Search the records for "elbow". Copy every line where it appears.

Input:
────────────────
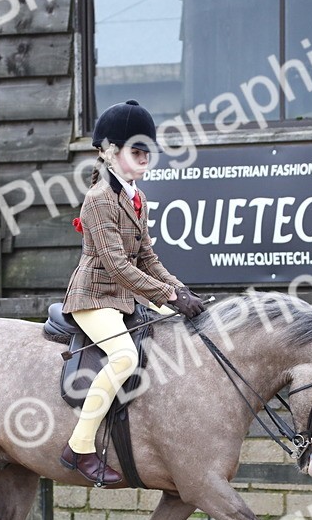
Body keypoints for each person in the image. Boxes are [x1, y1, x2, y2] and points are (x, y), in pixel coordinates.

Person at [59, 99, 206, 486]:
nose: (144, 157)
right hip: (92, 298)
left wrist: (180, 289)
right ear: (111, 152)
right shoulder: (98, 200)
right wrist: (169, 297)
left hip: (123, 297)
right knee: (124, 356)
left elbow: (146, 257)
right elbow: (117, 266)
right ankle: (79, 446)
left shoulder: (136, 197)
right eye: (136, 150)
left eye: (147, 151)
────────────────
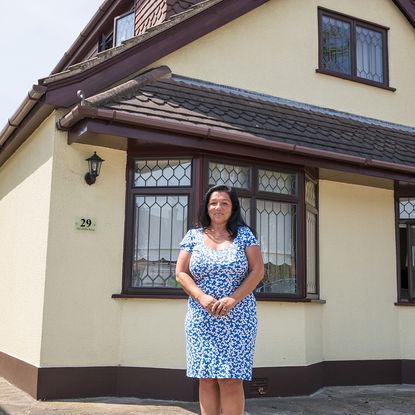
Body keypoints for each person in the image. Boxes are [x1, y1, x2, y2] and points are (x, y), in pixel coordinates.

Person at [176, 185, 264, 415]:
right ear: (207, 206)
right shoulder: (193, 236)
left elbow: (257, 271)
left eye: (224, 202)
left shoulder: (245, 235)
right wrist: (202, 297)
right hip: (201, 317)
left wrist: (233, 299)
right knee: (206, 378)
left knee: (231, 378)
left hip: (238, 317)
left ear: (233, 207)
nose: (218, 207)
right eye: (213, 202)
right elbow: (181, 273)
────────────────
Answer to this exercise:
left elbow: (146, 257)
right elbow: (117, 266)
left elbow: (257, 271)
right elbow: (181, 273)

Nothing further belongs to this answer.